Aleteia - published on 07/21/14 - updated on 06/07/17

Cardinal John Olorunfemi Onaiyekan tells his side of the story.

The situation in Nigeria is dire. Extremist militant group Boko Haram have still not returned the two hundred girls they abducted two months ago. The National Assembly of Nigeria has split up for two months, which means the military must wait before receiving approval for a loan of $1bn to combat the group.

Boko Haram’s violent insurgency has grown ever more brutal since its formation in 2009, with the aim of creating a purely Islamic State. Various Christian churches have been attacked and many people have been either kidnapped or murdered. President Goodluck Johnathan has received criticism for not dealing adequately with the faction. Aleteia speaks to cardinal John Olorunfemi Onaiyekan, from Abuja, Nigeria, about his understanding of the actual situation of Christian suffering in Nigeria.


What is the actual situation of Christian suffering in Nigeria?

The information that goes out from the international media is true but it does not tell the full story; the BBC, Aljazeera, CNN, they always talk about the bad things, the bombs, the killings, the burnings. They never have time to talk about the efforts that Nigerians are making to live together, to isolate the troublemakers, and to build a peaceful nation.

There may be some Muslims in Nigeria who want to wipe away Christians, but the there are also Christians who want to wipe away Muslims.  But these people are few. There are extremists on both sides. The vast majority of us Nigerians are used to living together.

On the social level, you wouldn’t know the difference between Christians and Muslims: we all dress similar, we go to the same markets, the same offices and government houses, we have the same armed forces and police.

So when you hear people say the Muslims are killing Christians, we in Nigeria say ‘Please, no, don’t talk like that.’

We want to make it clear that we are very embarrassed by the activities of this small group of very dangerous and wicked fanatics, who are also a problem for Muslims.

I always tell my people in Nigeria: ‘don’t think terrorism is only against Christians. The Taliban in Pakistan are against Muslims in Pakistan, the people that al Qaeda in Iraq or Afghanistan are fighting and killing are Muslims as well.

So we in Nigeria ought to understand this, and let us who are Christians and Muslims join hands to deal with this group.

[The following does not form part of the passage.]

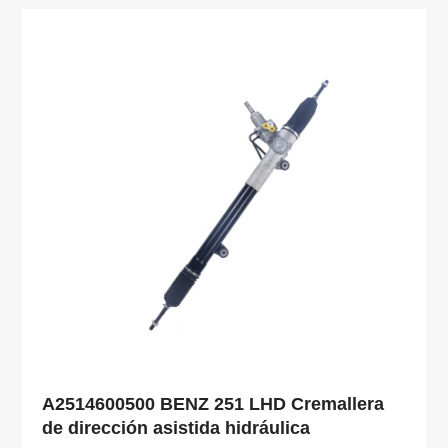
A2514600500 BENZ 251 LHD Cremallera
de dirección asistida hidráulica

The things this group – Boko Haram – have done are very strange to us. We would never have believed that five years ago we would have such a group in Nigeria.


Is there a place allowed for Christianity in Nigerian society and government?

We as Christians in Nigeria are in an environment where there isn’t an adequate security, so there is no way that we can avoid the killing of Christians, because they are killing everybody. Sometimes, I know the Boko Haram, as an Islamic group target the Christians, but it is not as if we Christians in Nigeria are living under a sense of persecution, for the simple reason that we as Christians in Nigeria are not a weak section; we are high in numbers, we are high as an economic clout, we are high in political influence. Here the Christians and Muslims are much more equilibrated than in other countries.

Unfortunately what happens is, Muslims are more likely to stand up for Islam and reject anything that is against Islam. And unfortunately Christians, firstly, often don’t stand up for Christianity, and secondly, they are prepared to allow many things that are not in favour of Christianity and they tell us we should separate ourselves from politics.

But I say, stop telling the Muslims that they should stop mixing religion with politics; you are wasting your time, because they will continue to do so. Rather ask yourself, what type of politics am I promoting? For me, does my religion mean as much for me in my politics as Islam means for their politics. For as long as my Christian faith does not impact on my Christian politics, and the Muslim considers his own religion as the only important one, you will end up with a problem.